Scaffolds play a critical role in the practical realization of bone tissue engineering. The purpose of this study was to assess whether a core-sheath structure composite scaffold possesses admirable physical properties and biocompatibility in vitro. A novel scaffold composed of poly(lactic-co-glycolic acid)/β-tricalcium phosphate (PLGA/β-TCP) skeleton wrapped with Type I collagen via low-temperature deposition manufacturing (LDM) was prepared, and bone mesenchymal stem cells (BMSCs) were used to evaluate cell behavior on the scaffold. PLGA/β-TCP skeleton was chosen as the control group. Physical properties were evaluated by pority ratio, compressive strength, and Young’s modulus. Scanning electron microscope (SEM) was used to study morphology of cells. Hydrophilicity was evaluated by water absorption ratio. Cell proliferation was tested by 3-(4,5-dimethylthiazol-2-yl)-2,5-diphenyl tetrazolium bromide assay (MTT). Osteogenic differentiation of BMSCs was evaluated by alkaline phosphates activity (ALP).

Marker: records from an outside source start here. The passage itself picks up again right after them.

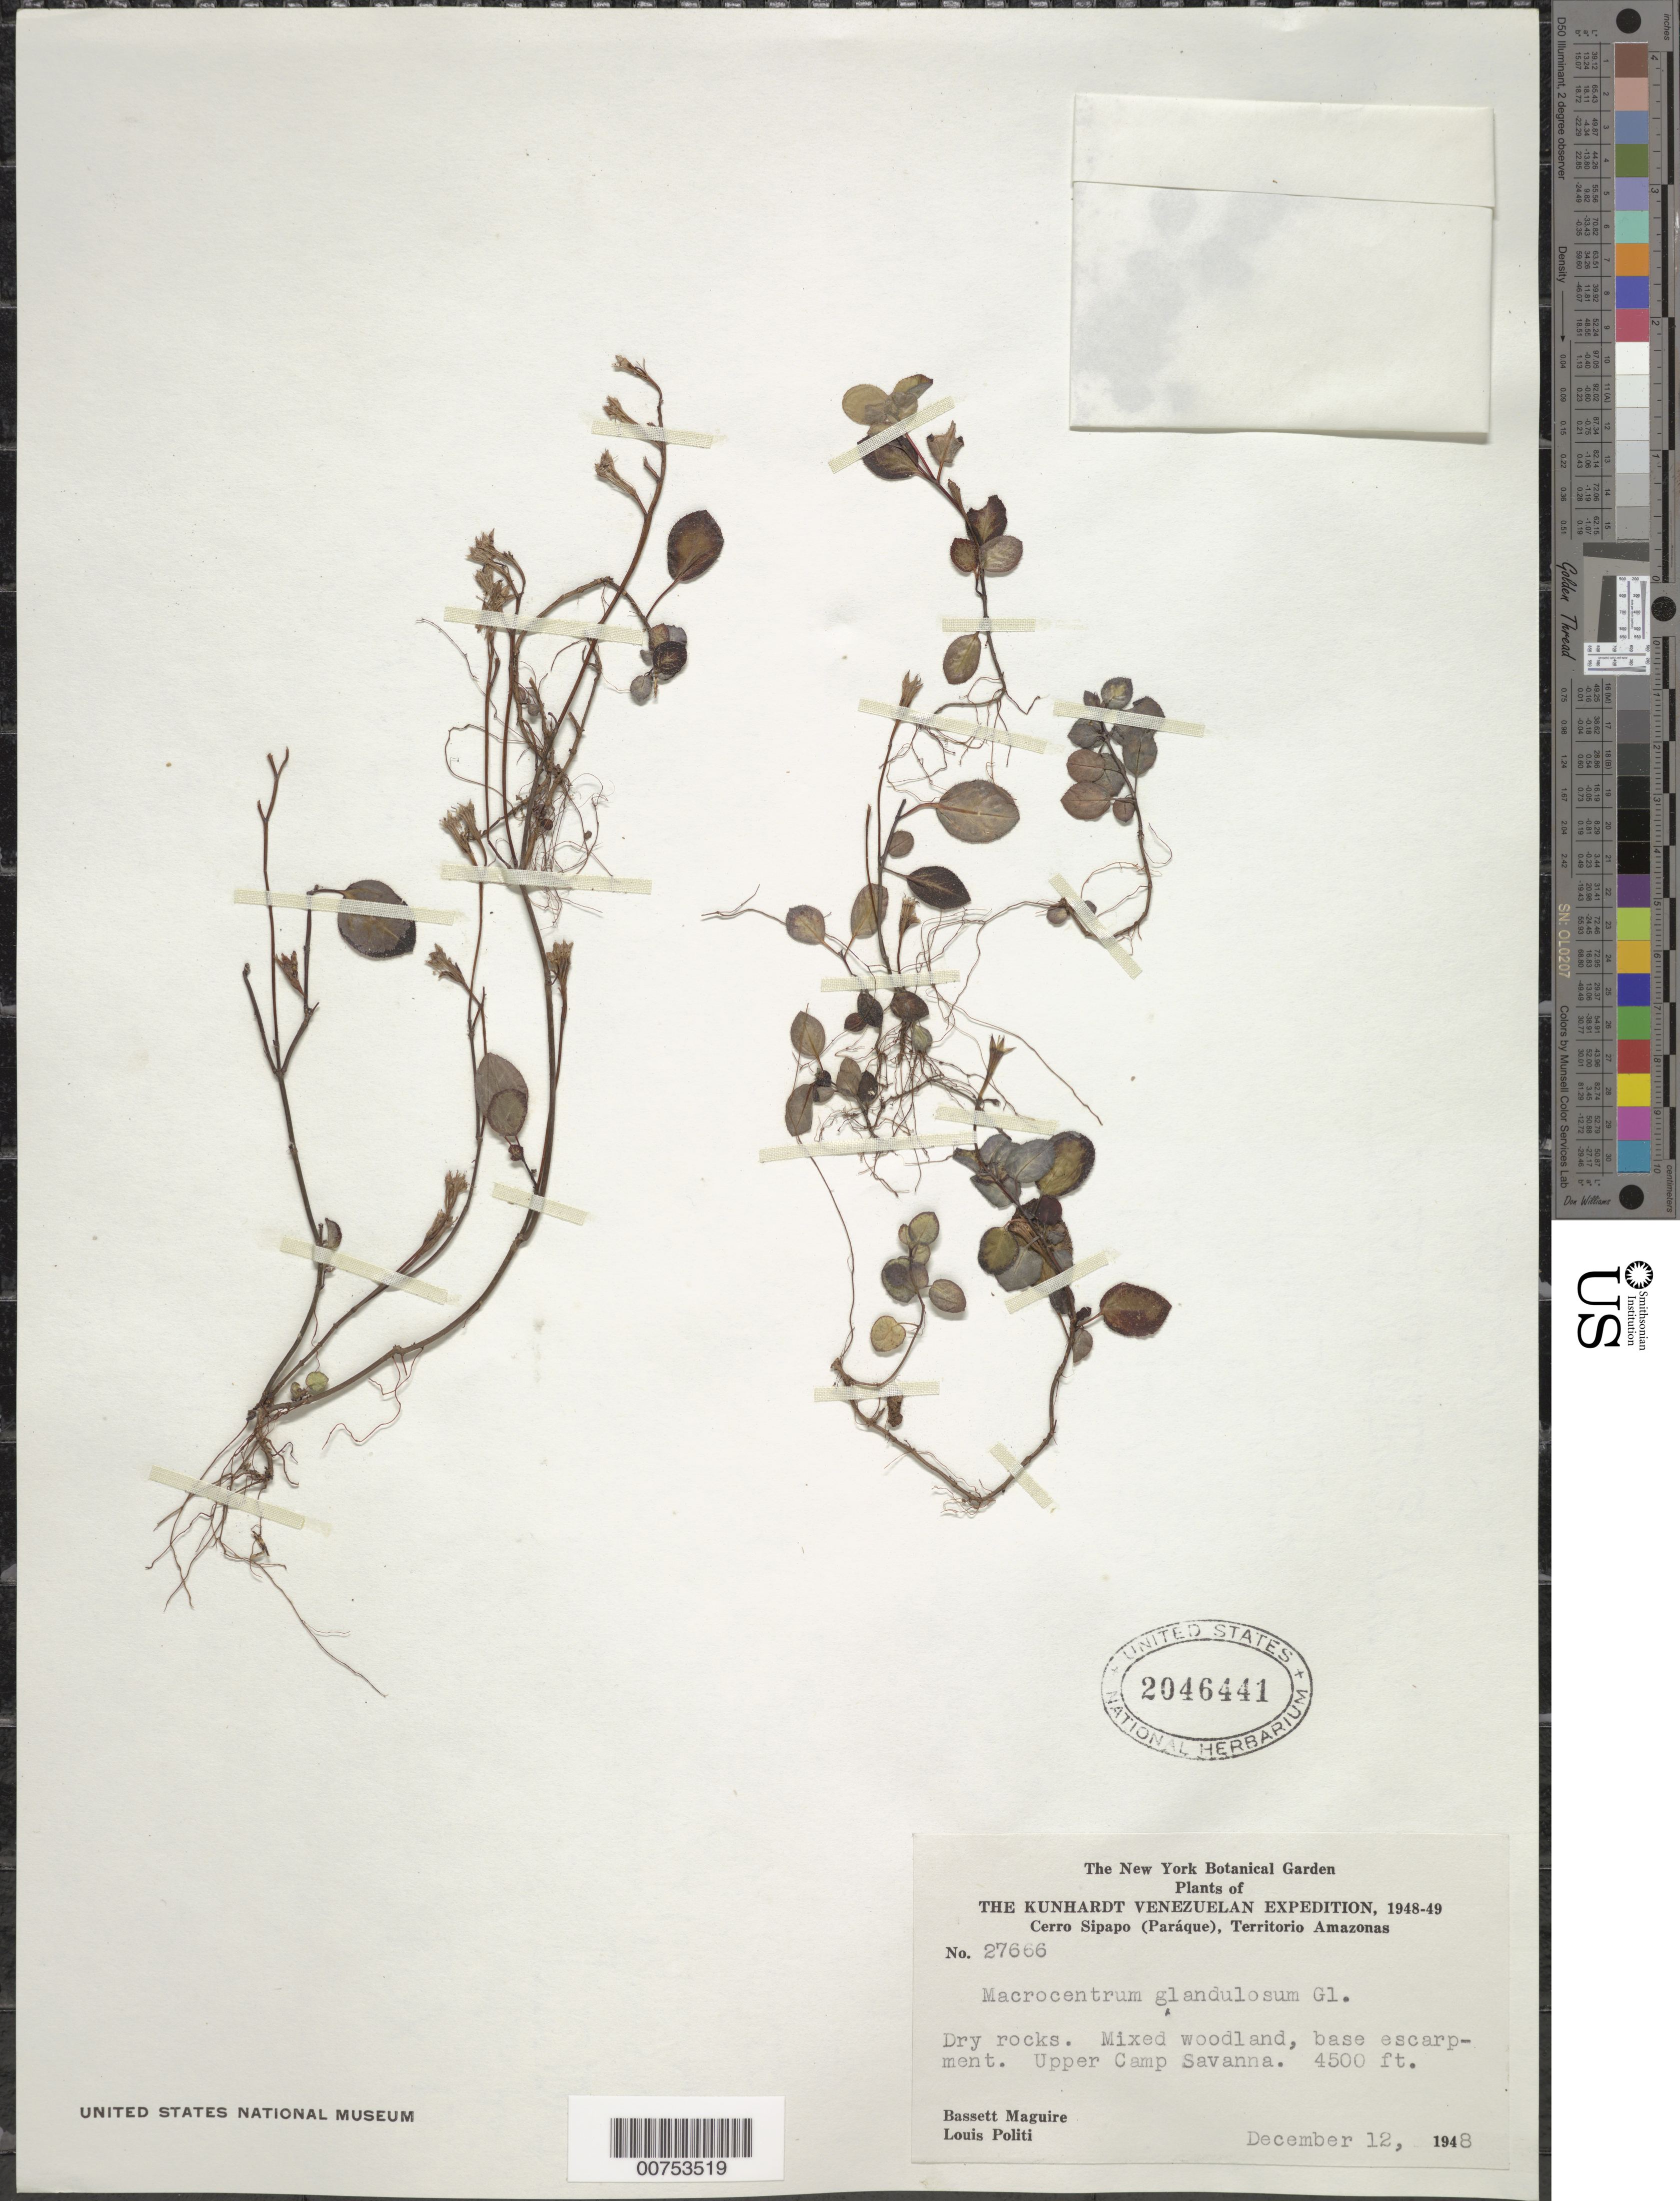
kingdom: Plantae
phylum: Tracheophyta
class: Magnoliopsida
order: Myrtales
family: Melastomataceae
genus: Salpinga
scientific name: Salpinga glandulosa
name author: (Gleason) Wurdack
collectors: B. Maguire & L. Politi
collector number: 27666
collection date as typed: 12-Dec-48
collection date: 1948-12-12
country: Venezuela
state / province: Amazonas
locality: Cerro Sipapo (Paráque), upper Camp Savanna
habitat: Dry rocks; mixed woodland, base escarpment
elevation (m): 1372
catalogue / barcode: US 2046441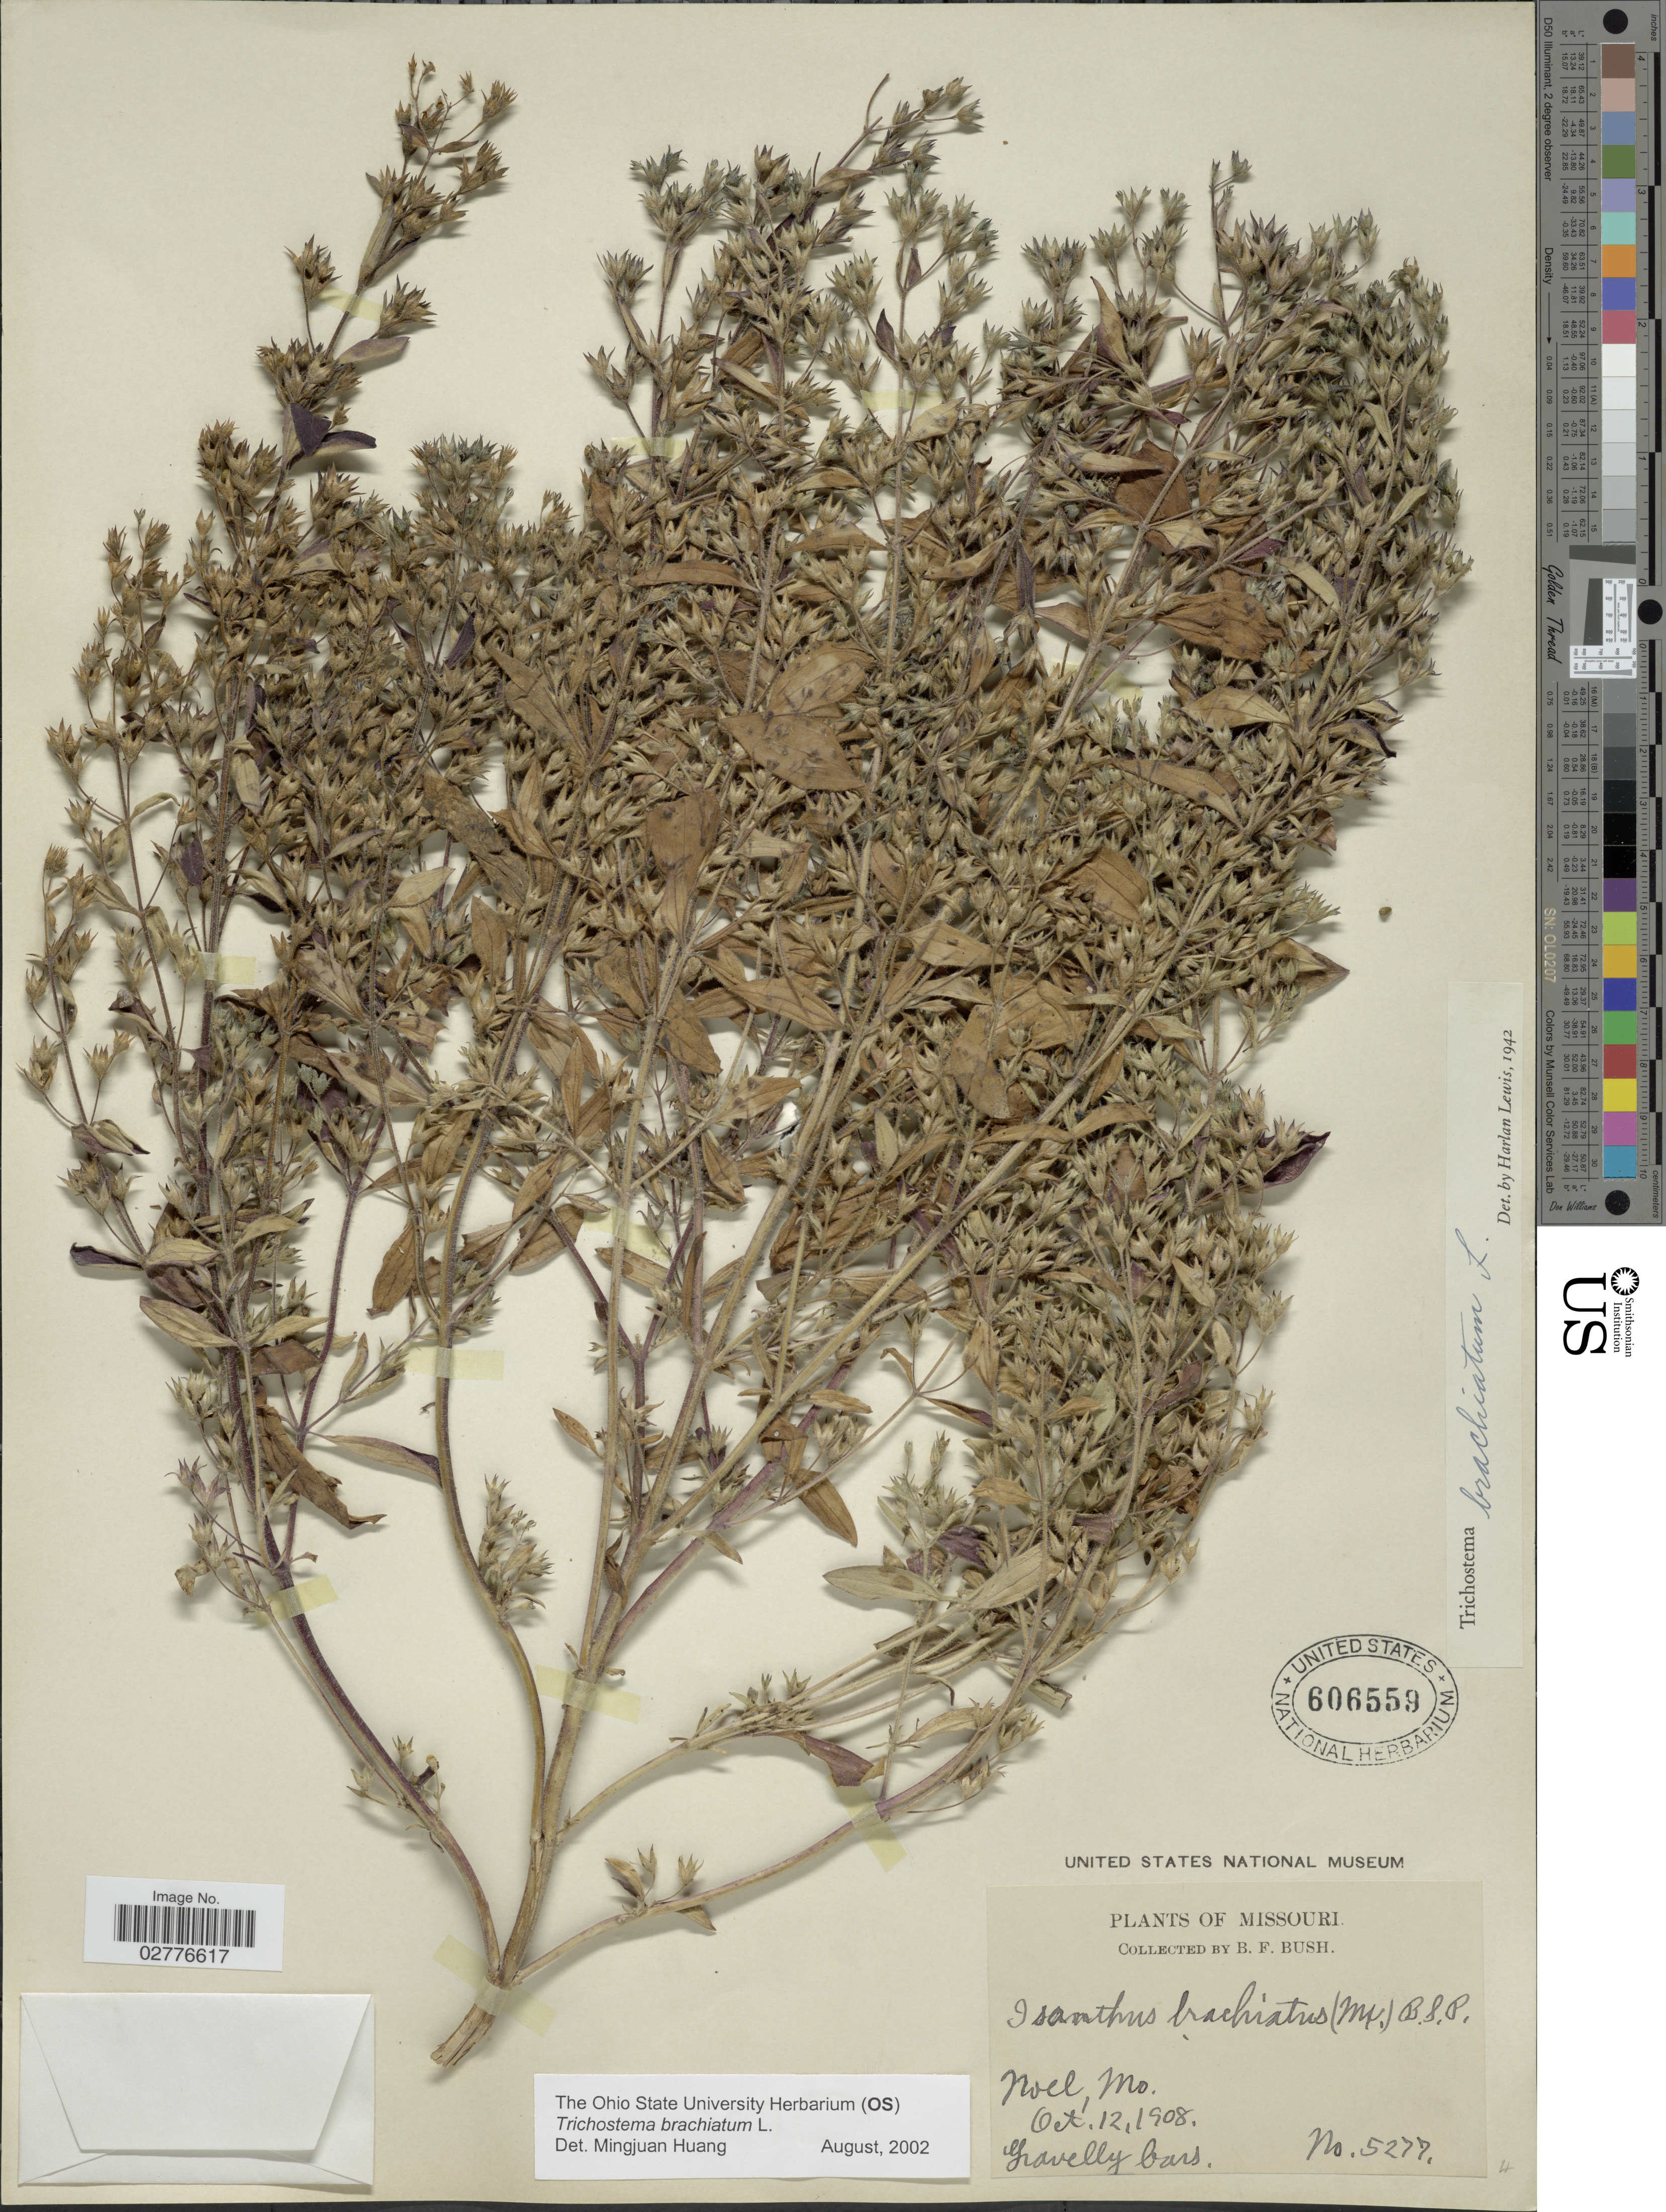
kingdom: Plantae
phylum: Tracheophyta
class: Magnoliopsida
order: Lamiales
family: Lamiaceae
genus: Trichostema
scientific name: Trichostema brachiatum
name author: L.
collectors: B. F. Bush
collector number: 5277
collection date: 1908-10-12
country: United States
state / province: Missouri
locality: Noel.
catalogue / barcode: US 606559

The results indicated that physical properties of the novel scaffold were as good as those of the control group, hydrophilicity was observably better ( 𝑃 < 0 . 0 1 ) than that of control group, and abilities of proliferation and osteogenic differentiation of BMSCs on novel scaffold were significantly greater ( 𝑃 < 0 . 0 5 ) than those of control group, which suggests that the novel scaffold possesses preferable characteristics and have high value in bone tissue engineering.